Work instructions |
Take the line that has "www.bolkscompanions.com" and all the lines that come after it in the records, and write them out again exactly. Add no other line.

Supplied material |
——
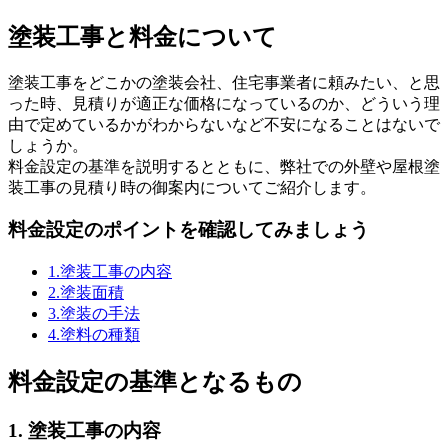
塗装工事と料金について
塗装工事をどこかの塗装会社、住宅事業者に頼みたい、と思
った時、見積りが適正な価格になっているのか、どういう理
由で定めているかがわからないなど不安になることはないで
しょうか。
料金設定の基準を説明するとともに、弊社での外壁や屋根塗
装工事の見積り時の御案内についてご紹介します。
料金設定のポイントを確認してみましょう
1.塗装工事の内容
2.塗装面積
3.塗装の手法
4.塗料の種類
料金設定の基準となるもの
1. 塗装工事の内容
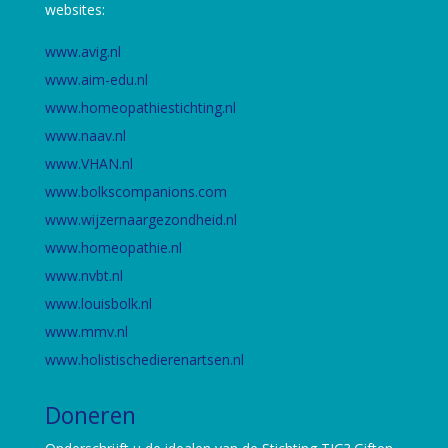
websites:
www.avig.nl
www.aim-edu.nl
www.homeopathiestichting.nl
www.naav.nl
www.VHAN.nl
www.bolkscompanions.com
www.wijzernaargezondheid.nl
www.homeopathie.nl
www.nvbt.nl
www.louisbolk.nl
www.mmv.nl
www.holistischedierenartsen.nl
Doneren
——
Your solution |
www.bolkscompanions.com
www.wijzernaargezondheid.nl
www.homeopathie.nl
www.nvbt.nl
www.louisbolk.nl
www.mmv.nl
www.holistischedierenartsen.nl
Doneren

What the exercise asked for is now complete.